= Beginning of Section =

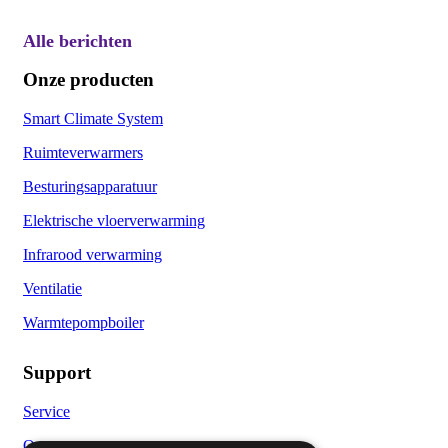
Alle berichten
Onze producten
Smart Climate System
Ruimteverwarmers
Besturingsapparatuur
Elektrische vloerverwarming
Infrarood verwarming
Ventilatie
Warmtepompboiler
Support
Service
Over ons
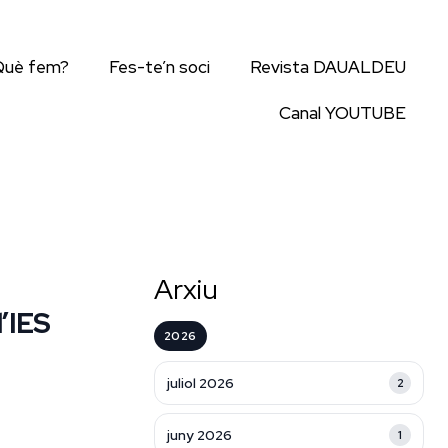
Què fem?
Fes-te’n soci
Revista DAUALDEU
Canal YOUTUBE
Arxiu
l’IES
2026
juliol 2026
2
juny 2026
1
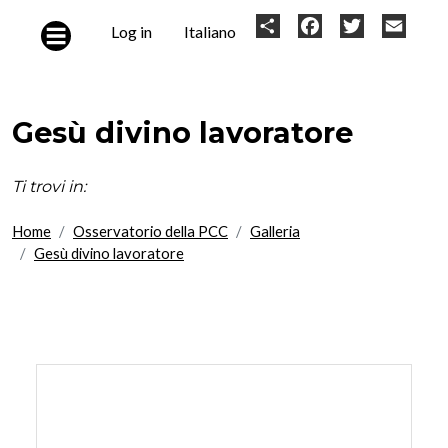
Skip to main content
User
Share
Facebook
Twitter
Email
Log in
Italiano
account
menu
Gesù divino lavoratore
Ti trovi in:
Home
Osservatorio della PCC
Galleria
Gesù divino lavoratore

= End of Section =

§ **GOAL OF THE EXERCISE**: Copy out, word for word and line by line, all the text given for every one of the items above. Leave the pictures out of your answer.

§ **SOLUTION FOR THIS EXERCISE**:
Alle berichten
Onze producten
Smart Climate System
Ruimteverwarmers
Besturingsapparatuur
Elektrische vloerverwarming
Infrarood verwarming
Ventilatie
Warmtepompboiler
Support
Service
Over ons
Què fem?
Fes-te’n soci
Revista DAUALDEU
Canal YOUTUBE
Arxiu
l’IES
2026
juliol 2026
2
juny 2026
1
Skip to main content
User
Share
Facebook
Twitter
Email
Log in
Italiano
account
menu
Gesù divino lavoratore
Ti trovi in:
Home
Osservatorio della PCC
Galleria
Gesù divino lavoratore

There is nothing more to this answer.